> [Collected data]
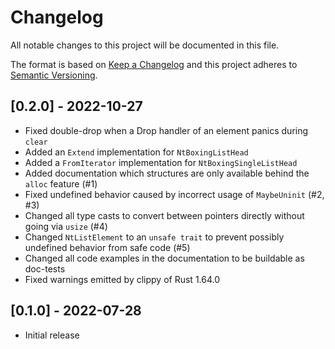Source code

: # Changelog
All notable changes to this project will be documented in this file.

The format is based on [Keep a Changelog](http://keepachangelog.com/en/1.0.0/)
and this project adheres to [Semantic Versioning](https://semver.org/spec/v2.0.0.html).


## [0.2.0] - 2022-10-27
- Fixed double-drop when a Drop handler of an element panics during `clear`
- Added an `Extend` implementation for `NtBoxingListHead`
- Added a `FromIterator` implementation for `NtBoxingSingleListHead`
- Added documentation which structures are only available behind the `alloc` feature (#1)
- Fixed undefined behavior caused by incorrect usage of `MaybeUninit` (#2, #3)
- Changed all type casts to convert between pointers directly without going via `usize` (#4)
- Changed `NtListElement` to an `unsafe trait` to prevent possibly undefined behavior from safe code (#5)
- Changed all code examples in the documentation to be buildable as doc-tests
- Fixed warnings emitted by clippy of Rust 1.64.0

## [0.1.0] - 2022-07-28
- Initial release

> [ACTIVITY] Could you reproduce, exactly as written, the lines running from the one with "- Fixed warnings" to the end of the entries above?

> [RESPONSE FOR THIS EXERCISE]
- Fixed warnings emitted by clippy of Rust 1.64.0

## [0.1.0] - 2022-07-28
- Initial release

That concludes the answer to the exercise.